In: Advanced Math
Please Answer 4.4.2: Do you see any problems with the choice of hash functions in Exercise 4.4.1? What advice could you give someone who was going to use a hash function of the form h ( x ) = ax + b mod 2 k ?
Exercise 4.4.1:
Suppose our stream consists of the integers 3, 1, 4, 1, 5, 9, 2,6, 5. Our hash functions will all be of the form h (x) = ax+b mod 32 for some a and b. You should treat the result as a 5-bit binary integer. Determine the tail length for each stream element and the resulting estimate of the number of distinct elements if the hash function is:
(a) h(x) = 2x+ 1 mod 32.
(b) h(x) = 3x+ 7 mod 32.
(c) h(x) = 4x mod 32.
4.4.2
During the computational processes, it is obvious that this algorithm is quite sensitive to the hash function parameters.
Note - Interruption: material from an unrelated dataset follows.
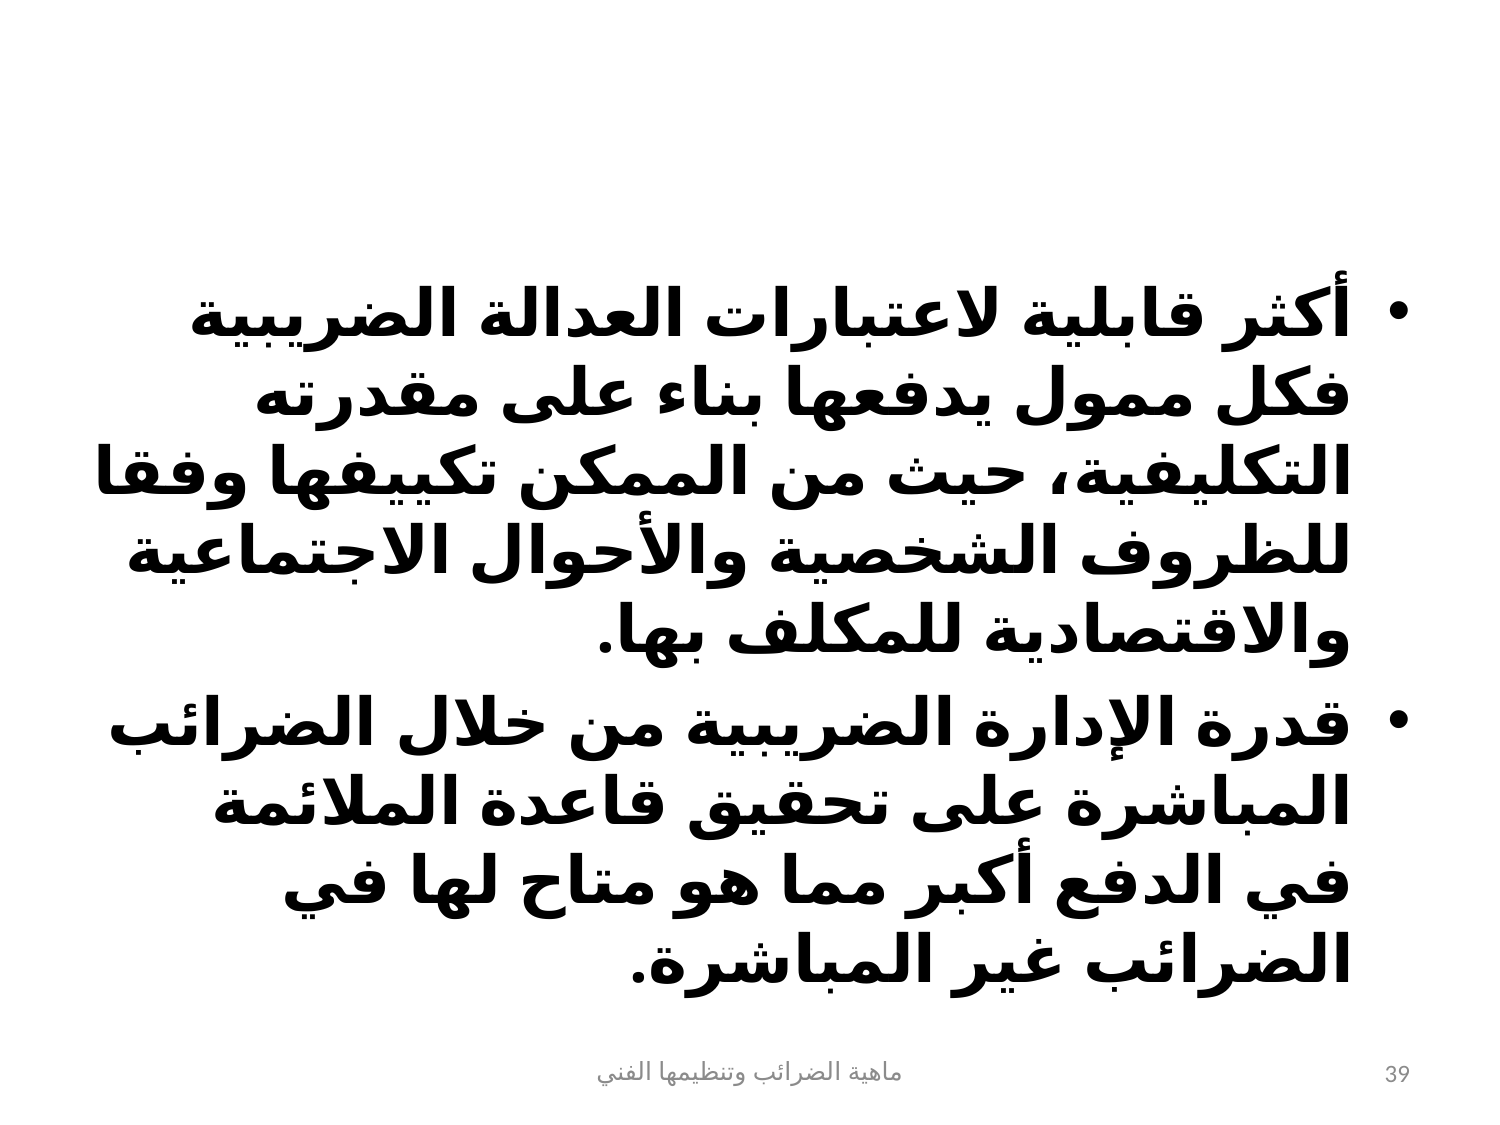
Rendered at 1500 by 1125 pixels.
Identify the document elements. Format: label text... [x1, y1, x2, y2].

slide_number 39 [1074, 1042, 1425, 1103]
list أكثر قابلية لاعتبارات العدالة الضريبية فكل ممول يدفعها بناء على مقدرته التكليفية، حيث من الممكن تكييفها وفقا للظروف الشخصية والأحوال الاجتماعية والاقتصادية للمكلف بها. قدرة الإدارة الضريبية من خلال الضرائب المباشرة على تحقيق قاعدة الملائمة في الدفع أكبر مما هو متاح لها في الضرائب غير المباشرة. [75, 262, 1425, 1005]
footer ماهية الضرائب وتنظيمها الفني [512, 1042, 988, 1103]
Some of the following advice may be useful for someone who is going to use the hash function of the form h ( x ) = ax + b mod 2^k. That is the parameters have to be odd numbers for the best result. Since when it is even number, whatever b is, the hash function does not generate good results.
When a is even, and b is odd, the hash function always returns odd numbers. That causes the binary value always ends by 1's, making the tail length is always equal to 0 as in case [a].
When a is even, and b is also even, the hashed value will be badly affected. For instance, in case [c] hashed values of 2 different elements become the same (both 1 and 9 have the same hashed value of 4). It revokes the primary rule of a hash function that is: "with different elements, the hash function is supposed to generate different values".